Lise yıllarımda da çalıştım durmadan, bitmek tükenmeyen işlerde. Ezilmeye çocuk yaşlarda başladık. Adaletsizlik devam ediyordu, üniversite sınavı vardı önümüzde, bunlar için dershaneler vardı. Hepimiz eşit eğitim görmüşüz gibi bir de aynı kulvardaki sınava giriyorduk. Patronlar bizleri kendi fabrikalarında çalıştırırken, kendi çocukları dershanelere gidiyordu. Ben de ailemden ayrılıp 2 yıllık üniversite için İstanbul’a geldim. İşin rengi biraz daha değişti, büyük şehir çok farklıydı, ilk önce barınma sorunumuz başladı. Ben de o “lüks” devlet yurtlarında kalmaya başladım. Allah devletimizi eksik etmesin başımızdan, 1 kişinin zor zahmet yaşayacağı yere 6 kişiyi sıkıştırıyorlardı. Ev tutacak parayı bırak yemek yiyecek paramız yoktu. Baktım olmayacak yine iş bulup çalışmaya başladım. Sigortasız çalıştırıyorlardı, adına da part-time deniliyordu. Okul-iş öyle yorucuydu ki, kelimeler yetmez bedenimize yükledikleri acıları anlatmaya.
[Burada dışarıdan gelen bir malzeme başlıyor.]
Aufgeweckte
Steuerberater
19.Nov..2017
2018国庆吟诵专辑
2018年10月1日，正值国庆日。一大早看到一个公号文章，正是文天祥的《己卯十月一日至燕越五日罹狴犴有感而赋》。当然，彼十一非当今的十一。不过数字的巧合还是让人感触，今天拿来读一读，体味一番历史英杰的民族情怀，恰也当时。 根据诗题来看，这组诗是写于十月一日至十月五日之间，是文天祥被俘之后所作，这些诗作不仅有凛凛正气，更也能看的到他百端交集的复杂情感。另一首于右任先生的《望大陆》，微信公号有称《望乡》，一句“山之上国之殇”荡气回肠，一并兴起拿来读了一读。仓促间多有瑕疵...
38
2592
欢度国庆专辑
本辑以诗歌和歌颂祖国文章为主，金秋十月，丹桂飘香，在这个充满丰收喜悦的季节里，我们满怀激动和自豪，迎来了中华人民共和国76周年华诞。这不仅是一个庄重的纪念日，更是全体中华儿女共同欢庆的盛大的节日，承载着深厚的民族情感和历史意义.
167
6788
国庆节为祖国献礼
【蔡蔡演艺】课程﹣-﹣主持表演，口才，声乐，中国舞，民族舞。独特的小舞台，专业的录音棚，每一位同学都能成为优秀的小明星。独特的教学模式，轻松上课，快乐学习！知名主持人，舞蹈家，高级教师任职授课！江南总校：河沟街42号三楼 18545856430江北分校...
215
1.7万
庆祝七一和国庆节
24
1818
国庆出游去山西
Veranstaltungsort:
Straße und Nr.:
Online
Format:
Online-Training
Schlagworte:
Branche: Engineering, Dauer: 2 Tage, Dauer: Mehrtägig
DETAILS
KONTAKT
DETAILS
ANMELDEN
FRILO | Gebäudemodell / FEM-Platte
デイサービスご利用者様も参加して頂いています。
Sizlerle şu anda bir işçi çocuğunun farklı bir şehre üniversiteye gittiğinde ne kadar aylık masrafı olduğunu hesaplayalım:
Barınma: 200 TL (devlet yurdunda)
Yol: 60 TL ( İETT aylık öğrenci akbili)
Yeme-içme: 300 TL (günlük 10 TL, 3 öğün yemeği nerede toplam bu fiyata yiyebileceğinizi de siz düşünün)
Yani asgari ücretle çalışan birinin çocuğuna 560 TL göndermesi gerekiyor. Geri kalanla da ev kirası vs. ödeyecek, yiyecek, giyinecek. Zor zahmet yine de okulu bitirdik. Okul bitince iş aramak zorundaydık. Patronlar öyle işçi istiyorlar ki, aramadıkları özellik yok. Sonra ücrete sıra geldiğinde “size asgari ücret veririz, sizin deneyiminiz yok” diyorlar. Ne kadar deneyim istiyorsunuz dediğim zaman en az 5 yıl diyorlar. Sistem mükemmel işliyor, onca yıl emek harcayıp okuyorsun, dönüyorsun tekrar asgari ücrete.
Bu düzende sorunlar bitmiyor. Yazmakla kalemler tükenir. Ömürler biter bu sistem devam ettikçe, sömürülenler boyun eğdikçe.